Work instruction 1:
List each line of the rows that contains the word "index".

A group of History graduate students researching the Daniel Boone Neighborhood in Boone for a survey found racially-restrictive covenants in several properties on Grand Boulevard. This breakthrough was outside of the original dates from Johnson, McCorkle, and Turbeville's work between 1930 and 1968. The deeds dated mostly to the 1920s, though there were  a few scattered deeds from the 1940s. This research has only recently begun and provides leads to other properties that may have these covenants.

 

Watauga Democrat Whites Only Ad (1947)

The ad at the top right shows 20 building lots for sale for white only. This edition of the Watauga Democrat was published on May 1st, 1947.

Newspaper Archives 


In addition to deed research, a couple of graduate students looked into the archives of the Watauga Democrat, a local paper, to evaluate language in advertisements for land auctions or lots for sale. A local citizen provided the professor with a tip showing one such instance, of a land auction in May 1947 for residential building lots "for whites only."

A student reviewed the archives, looking at a sample of one issue per month for the years 1938, 1945, 1954, and 1965. They found notices of property for sale, but this method didn’t reveal and discriminatory restrictions on the sales. Further research can be done along these lines, particularly with some broader key word searches. As it stands, it is clear that these types of restricted sales at least happened now and then and their listing in the paper was not, apparently, considered unusual.

Another potential line of inquiry is through Watauga County public records, to investigate instances of those who defaulted on their mortgage loans. Uncovering lending terms in this way could reveal other instances of mortgage discrimination aside from restrictive covenants in deeds.

 

Junaluska Neighborhood Map

Numbered parcels indicate land owned by black members of the community, as identified by Virgil Greer in 1998.

Junaluska Community


It should be noted here that the Junaluska Community

has been in Boone as a Black enclave as early as the 1850s, but there is very little legal documentation about the residences in the community prior to the 1900s. Preliminary research hasn’t revealed any racially restrictive covenants in the deeds of homeowners in this area, though the Daniel Boone Neighborhood, mentioned above, is not far away. It is important to acknowledge that historically in Boone, people of color, particularly African Americans, were segregated to a few select areas, most notably the Junaluska Community.

Excerpted data:

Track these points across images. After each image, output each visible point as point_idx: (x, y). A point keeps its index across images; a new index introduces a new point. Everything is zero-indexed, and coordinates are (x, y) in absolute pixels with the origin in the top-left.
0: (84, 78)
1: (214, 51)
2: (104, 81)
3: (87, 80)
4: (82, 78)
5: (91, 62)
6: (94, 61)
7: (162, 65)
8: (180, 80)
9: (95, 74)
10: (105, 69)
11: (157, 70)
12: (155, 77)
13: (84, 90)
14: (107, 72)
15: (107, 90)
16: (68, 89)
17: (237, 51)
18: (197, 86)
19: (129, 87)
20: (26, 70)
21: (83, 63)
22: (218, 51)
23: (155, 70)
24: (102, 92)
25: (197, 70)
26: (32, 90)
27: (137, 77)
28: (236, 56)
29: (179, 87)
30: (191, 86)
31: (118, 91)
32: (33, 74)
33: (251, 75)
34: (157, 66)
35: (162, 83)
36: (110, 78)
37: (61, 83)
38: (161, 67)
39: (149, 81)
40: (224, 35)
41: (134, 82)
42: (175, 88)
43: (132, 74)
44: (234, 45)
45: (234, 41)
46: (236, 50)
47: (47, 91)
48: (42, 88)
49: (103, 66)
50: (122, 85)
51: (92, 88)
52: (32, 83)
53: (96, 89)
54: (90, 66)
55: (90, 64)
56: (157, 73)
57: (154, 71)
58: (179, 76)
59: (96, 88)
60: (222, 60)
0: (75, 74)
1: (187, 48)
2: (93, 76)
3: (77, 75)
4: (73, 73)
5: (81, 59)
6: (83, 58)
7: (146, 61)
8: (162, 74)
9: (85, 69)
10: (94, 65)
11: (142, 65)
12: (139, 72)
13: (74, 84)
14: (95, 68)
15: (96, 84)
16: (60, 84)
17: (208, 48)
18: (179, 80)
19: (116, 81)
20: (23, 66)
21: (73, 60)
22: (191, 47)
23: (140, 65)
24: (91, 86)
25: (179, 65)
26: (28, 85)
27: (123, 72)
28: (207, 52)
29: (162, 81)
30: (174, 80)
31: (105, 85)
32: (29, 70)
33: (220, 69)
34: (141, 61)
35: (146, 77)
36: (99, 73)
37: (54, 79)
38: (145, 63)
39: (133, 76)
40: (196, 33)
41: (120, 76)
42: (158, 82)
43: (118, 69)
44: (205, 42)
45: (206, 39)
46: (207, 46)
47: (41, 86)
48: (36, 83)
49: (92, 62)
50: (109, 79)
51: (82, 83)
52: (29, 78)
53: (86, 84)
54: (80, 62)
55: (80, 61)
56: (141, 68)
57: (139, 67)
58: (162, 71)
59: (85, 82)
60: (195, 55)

Work instruction 2:
Reproduce the passage from the text on restrictive covenants in Boone, starting at "Numbered parcels indicate" and ending at "the Junaluska Community.".

Expected output 1:
Track these points across images. After each image, output each visible point as point_idx: (x, y). A point keeps its index across images; a new index introduces a new point. Everything is zero-indexed, and coordinates are (x, y) in absolute pixels with the origin in the top-left.

Expected output 2:
Numbered parcels indicate land owned by black members of the community, as identified by Virgil Greer in 1998.

Junaluska Community


It should be noted here that the Junaluska Community

has been in Boone as a Black enclave as early as the 1850s, but there is very little legal documentation about the residences in the community prior to the 1900s. Preliminary research hasn’t revealed any racially restrictive covenants in the deeds of homeowners in this area, though the Daniel Boone Neighborhood, mentioned above, is not far away. It is important to acknowledge that historically in Boone, people of color, particularly African Americans, were segregated to a few select areas, most notably the Junaluska Community.